> "which will fissile out in a few months"

A tangential nitpick: it's fizzle out, from a Middle English etymology meaning "to fart"; not to fission (fissile being an adjectival form), from Latin "to split".

https://en.wiktionary.org/wiki/fizzle#Etymology ("Attested in English since 1525-35. From earlier fysel (“to fart”). Related to fīsa (“to fart”). Compare with Swedish fisa (“to fart (silently)”).
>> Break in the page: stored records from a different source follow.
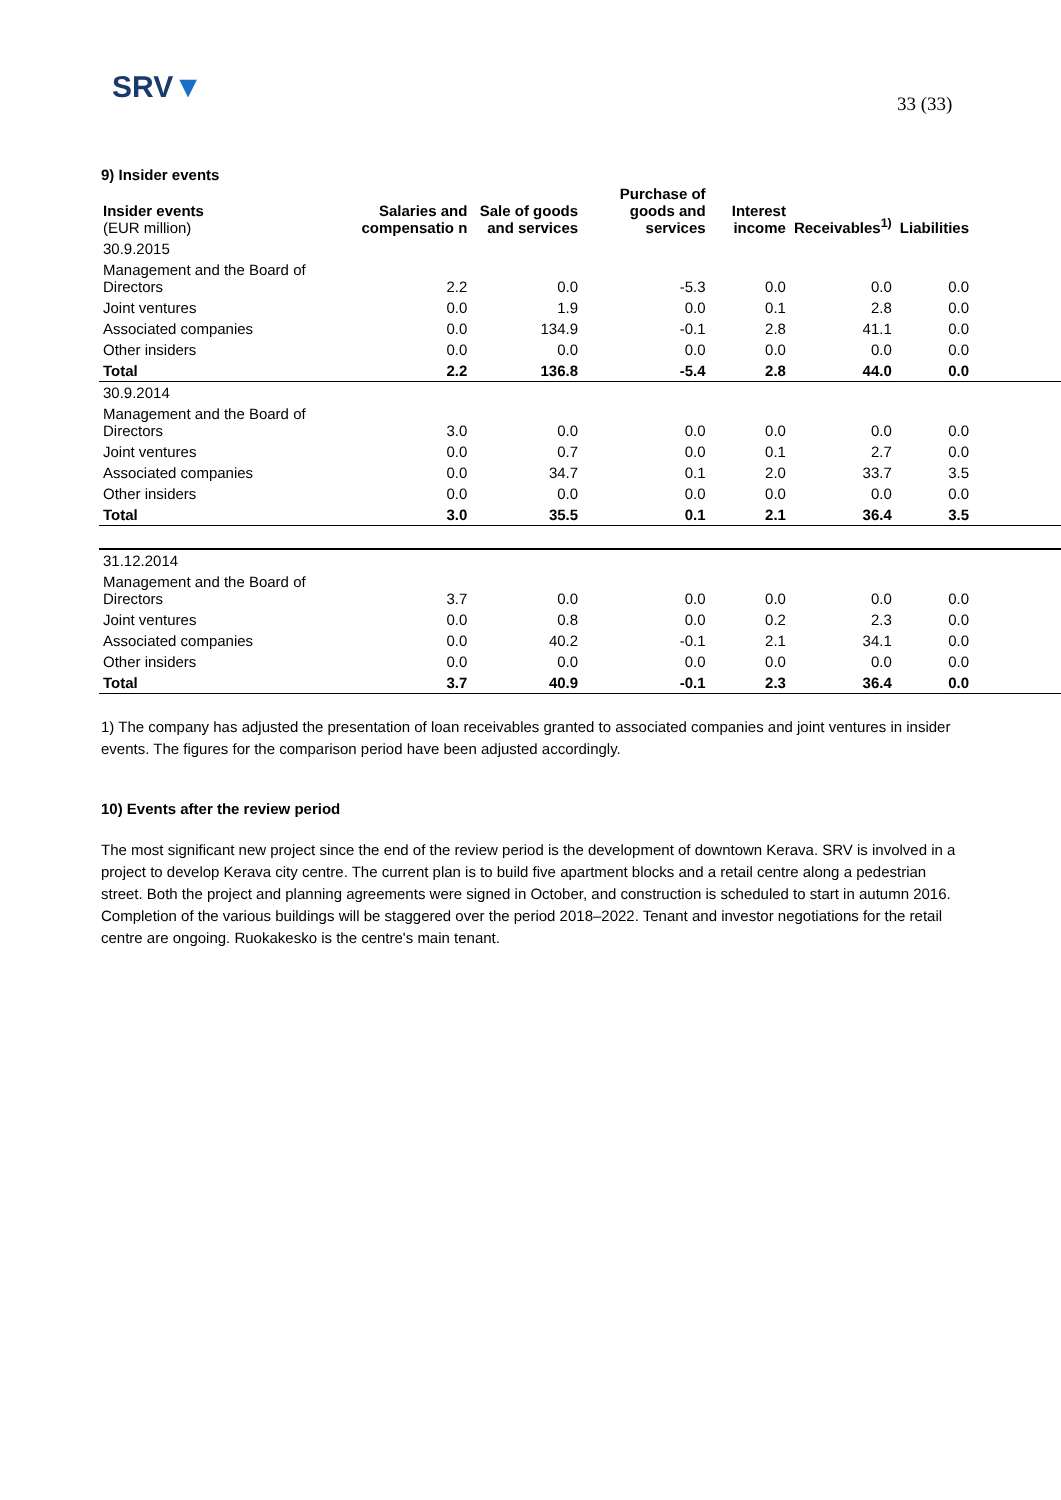SRV▼ 33 (33)
9) Insider events
| Insider events (EUR million) | Salaries and compensatio n | Sale of goods and services | Purchase of goods and services | Interest income | Receivables<sup>1)</sup> | Liabilities | |
| --- | --- | --- | --- | --- | --- | --- | --- |
| 30.9.2015 | | | | | | | |
| Management and the Board of Directors | 2.2 | 0.0 | -5.3 | 0.0 | 0.0 | 0.0 | |
| Joint ventures | 0.0 | 1.9 | 0.0 | 0.1 | 2.8 | 0.0 | |
| Associated companies | 0.0 | 134.9 | -0.1 | 2.8 | 41.1 | 0.0 | |
| Other insiders | 0.0 | 0.0 | 0.0 | 0.0 | 0.0 | 0.0 | |
| Total | 2.2 | 136.8 | -5.4 | 2.8 | 44.0 | 0.0 | |
| 30.9.2014 | | | | | | | |
| Management and the Board of Directors | 3.0 | 0.0 | 0.0 | 0.0 | 0.0 | 0.0 | |
| Joint ventures | 0.0 | 0.7 | 0.0 | 0.1 | 2.7 | 0.0 | |
| Associated companies | 0.0 | 34.7 | 0.1 | 2.0 | 33.7 | 3.5 | |
| Other insiders | 0.0 | 0.0 | 0.0 | 0.0 | 0.0 | 0.0 | |
| Total | 3.0 | 35.5 | 0.1 | 2.1 | 36.4 | 3.5 | |
| 31.12.2014 | | | | | | | |
| Management and the Board of Directors | 3.7 | 0.0 | 0.0 | 0.0 | 0.0 | 0.0 | |
| Joint ventures | 0.0 | 0.8 | 0.0 | 0.2 | 2.3 | 0.0 | |
| Associated companies | 0.0 | 40.2 | -0.1 | 2.1 | 34.1 | 0.0 | |
| Other insiders | 0.0 | 0.0 | 0.0 | 0.0 | 0.0 | 0.0 | |
| Total | 3.7 | 40.9 | -0.1 | 2.3 | 36.4 | 0.0 | |
1) The company has adjusted the presentation of loan receivables granted to associated companies and joint ventures in insider events. The figures for the comparison period have been adjusted accordingly.
10) Events after the review period
The most significant new project since the end of the review period is the development of downtown Kerava. SRV is involved in a project to develop Kerava city centre. The current plan is to build five apartment blocks and a retail centre along a pedestrian street. Both the project and planning agreements were signed in October, and construction is scheduled to start in autumn 2016. Completion of the various buildings will be staggered over the period 2018–2022. Tenant and investor negotiations for the retail centre are ongoing. Ruokakesko is the centre's main tenant.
See also feist.")

https://en.wiktionary.org/wiki/feist#Etymology

https://en.wiktionary.org/wiki/fissile#Etymology ("From Latin fissilis.")

I’ve never heard fissile out but I love it for describing a problem that will go away once the full consequences have already been felt.

It's fizzle where I'm from in the UK. To fizzle out is to weakly and pittifully end with no meaningful after effects.

Like after lighting a firework that didn't actually go off.

"It's fizzled out!"

"to fission (fissile being an adjectival form), from Latin 'to split'."

Does this mean "Missile" means "to miss"? 'Cause boy have we been using those things wrong :-)

No, 'missile' means 'something that is sent' or 'suitable for throwing'

The missile needs to know how to miss, because it knows where it is from knowing where it isn’t.